How to determine whether critical points (of the lagrangian function) are minima or maxima?

Question

$f(x,y) = 2x+y$ subject to $g(x,y)=x^2+y^2-1=0$. The Lagrangian function is given by

$$ \mathcal{L}(x,y,\lambda)=2x+y+\lambda(x^2+y^2-1), $$

with corresponding

$$ \nabla \mathcal{L}(x,y,\lambda)= \begin{bmatrix} 2 + 2\lambda x \\ 1+2\lambda y \\ x^2+y^2-1 \end{bmatrix}. $$

From the latter we can see that $x=\frac{-1}{\lambda}$ and $y=\frac{-1}{2\lambda}$, which we can substitute into $x^2+y^2=1$ to obtain $\lambda = \pm\sqrt{\frac{5}{4}}$. Meaning that $x = \pm \dfrac{2}{\sqrt{5}}$ and $y= \pm \dfrac{1}{\sqrt{5}}$. We find the critical points $(\frac{2}{\sqrt{5}}, \frac{1}{\sqrt{5}})$ and $(\frac{-2}{\sqrt{5}}, \frac{-1}{\sqrt{5}})$.
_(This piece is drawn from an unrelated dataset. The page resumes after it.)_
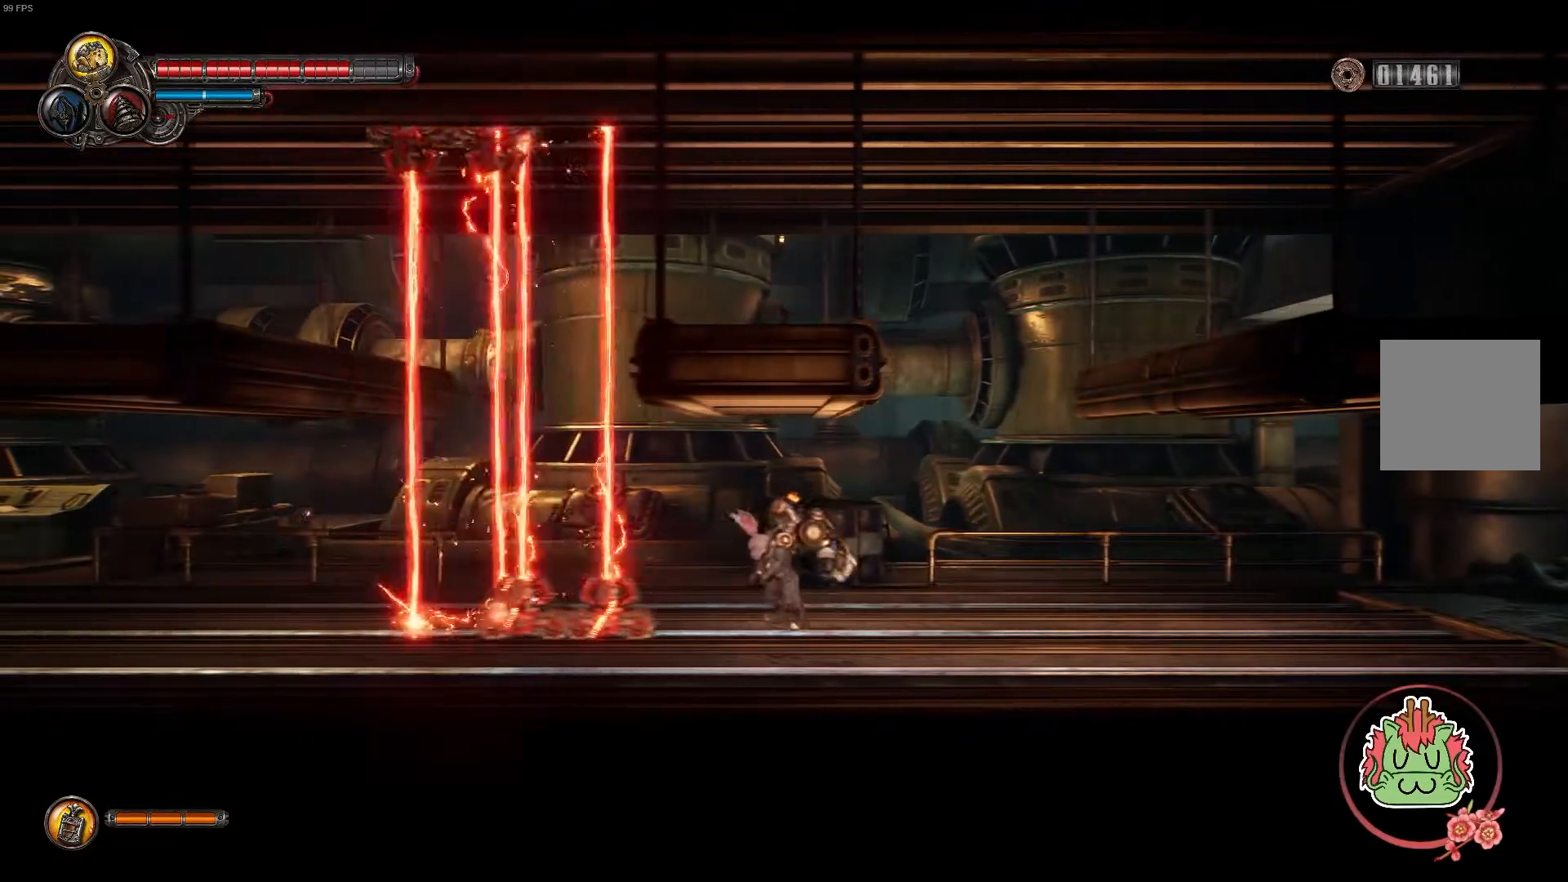
{"buttons": ["A"], "left_stick": "left", "right_stick": "center", "events": [[417, "A", "down"], [433, "left_stick", "left"]]}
I am confused on how I should proceed to check wether these points or minima or maxima? I know the Hessian is involved, but which one?

Answer 1

In general when optimizing $f(x)$ subject to $g(x)=0$, you solve the problem $\nabla f(x)=\lambda \nabla g(x)$ and the critical points can be checked by the bordered Hessian matrix:

$$H=\begin{pmatrix} 0 & g_x & g_y\\ g_x & f_{xx}+\lambda g_{xx} & f_{xy}+\lambda g_{xy}\\ g_y & f_{yx}+\lambda g_{yx} & f_{yy}+\lambda g_{yy} \end{pmatrix}.$$

Define $h:=\det(H)$. If $h>0$ at the critical point, you're at a maximum and if $h<0$ you're at a minimum. Equivalently, you can replace all instances of $g$ in the above Hessian with $-g$ so that the derivatives in the bottom right square become those of $f-\lambda g$. Indeed, consider expanding $f-\lambda g$ around each critical point taking into account that you are moving along $g$.

Answer 2

You've done the hard part. Now check the values of $f(x,y)$ at the two points $(x,y) = (\pm 2/\sqrt{5}, \pm 1/\sqrt{5})$. Since $$f(\pm 2/\sqrt{5}, \pm 1/\sqrt{5}) = 2(\pm2/\sqrt5) \pm1/\sqrt5 = \pm\sqrt{5},$$ you can conclude that $f$ is maximized at $(2/\sqrt5,1/\sqrt5)$ and minimized at $(-2/\sqrt5,-1/\sqrt5)$.

Edit: To clarify, the reason this is enough to make the above conclusion is that the constraint space $x^2 + y^2 = 1$ is a closed curve and $f$ is continuous. Therefore $f$ attains a maximum and minimum on this space, and you can conclude they are the points you solved for using Lagrange multipliers. Since you only found two points, the function $f$ must be maximized at one and minimized at the other. The above work checks which is which.

In general, you need to use a Hessian matrix to determine where you have extrema.

Answer 3

Fortunately $\{x^2+y^2-1=0\}$ is compact and $f$ continuous thus $f$ must have a min and max. Just compare the values of $f$ at the critical values. In this case the Hessian is not needed.